Iba a ver, alambrado
mediante, a los jugadores a los que apenas accedía a través de las rituales
figuritas, la monocromía de la televisión o, principalmente, los relatos
radiales.
El partido, como era
usual en la época y nunca debió haber cambiado, estaba anunciado para la tarde,
pero yo a las nueve de la mañana ya me encontraba motivado como para arrancar.
Para amplificar ese capítulo mágico y mejorar la escenografía, era un día de
sol total.
El reloj avanzaba
lento. En casa se escuchaba el “Almacén la Candelaria”, que habitualmente me
divertía, pero esta vez poca atención le presté. Luego, el almuerzo en familia
fue más un trámite que otra cosa. Que comer ni nada, yo quería ir a la cancha.
Al final de una
espera insoportable sonaron los nudillos del vecino sobre la puerta de madera.
La vorágine mental borró de mis recuerdos si hubo saludos a mis padres y
hermanas. Salí urgido en busca de don Carlos y de allí a la parada del
colectivo.
Tras el tortuoso
viaje a bordo del Bedford, hubo que caminar unas cuantas cuadras además y en ese
trayecto varios camiones cargados de hinchas nos sobrepasaron. Eran la banda
telonera que me iba poniendo en clima para el show principal.
Antes de ingresar, mi
vecino me compró un gorrito de plástico con los colores partidarios, obvio.
Luego, transpusimos el portal al paraíso, caminamos por el veredón que estaba
al pie de una larga tribuna ocupada por la parcialidad visitante. No hubo
ningún inconveniente pese al contacto directo con ellos, algo que tristemente
el tiempo cambió para mal.
Nos ubicamos en una
de las esquinas y, poco a poco, el estadio se fue llenando, lo cual, para mí,
significaba perder panorama visual.

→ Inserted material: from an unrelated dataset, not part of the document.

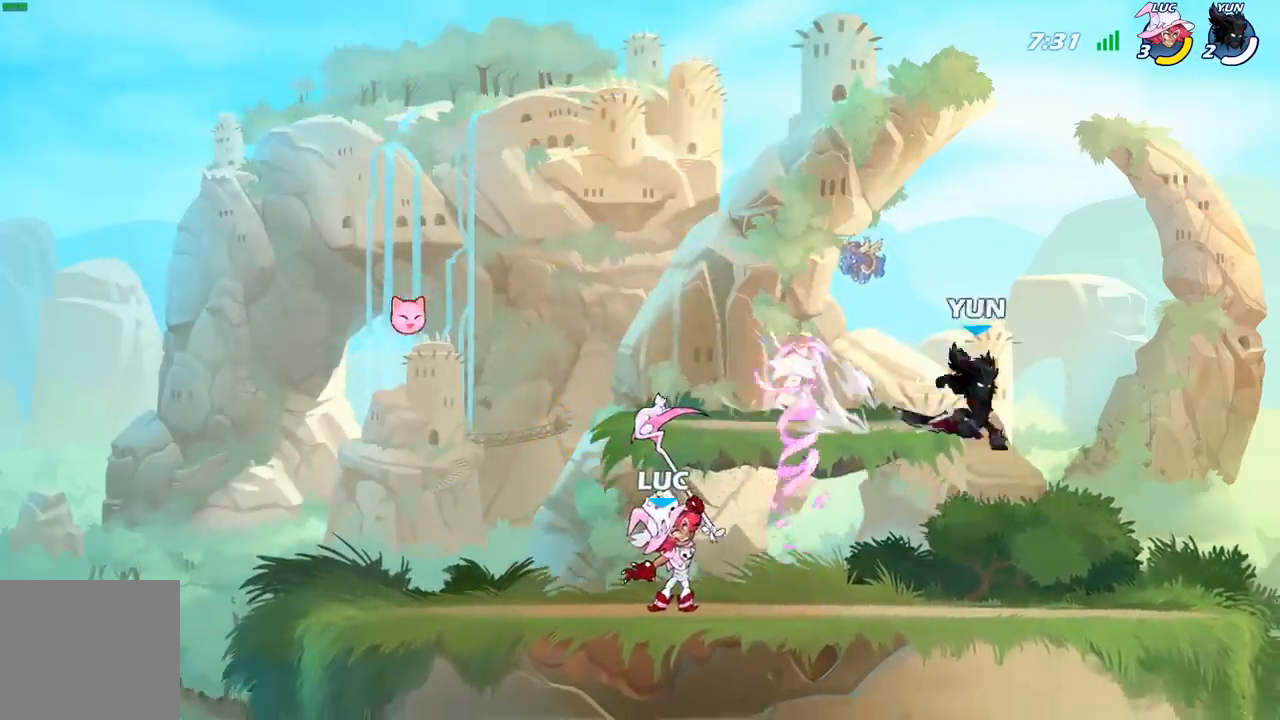
{"buttons": ["R2"], "left_stick": "right", "right_stick": "center", "events": [[367, "left_stick", "right"], [450, "R2", "down"]]}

Solo veía cabezas. La salida del equipo y
su inmediata explosión quedaron grabadas y atesoradas en algún lugar de mi ser.
Al primer tiempo,
dentro de todo, lo pude ver más o menos bien porque avanzábamos hacia el arco más
lejano. Alrededor de los veinte minutos las gargantas se pusieron rojas por
primera vez. Fue el único grito en cuarenta y cinco minutos favorables.
Al segundo lo tuve
que imaginar en base a euforias, lamentos o desazones temporarias de la
multitud. Mi escasa altura me impedía observar con nitidez esa mitad de la cancha
y no quería molestar a mi vecino, que había entrado como en trance con el
juego. A él le importaba el partido; a mi todos, los detalles de ese momento
único.
Dos alaridos más me
anunciaron el resultado final que registró la estadística: 3 a 0 para los míos.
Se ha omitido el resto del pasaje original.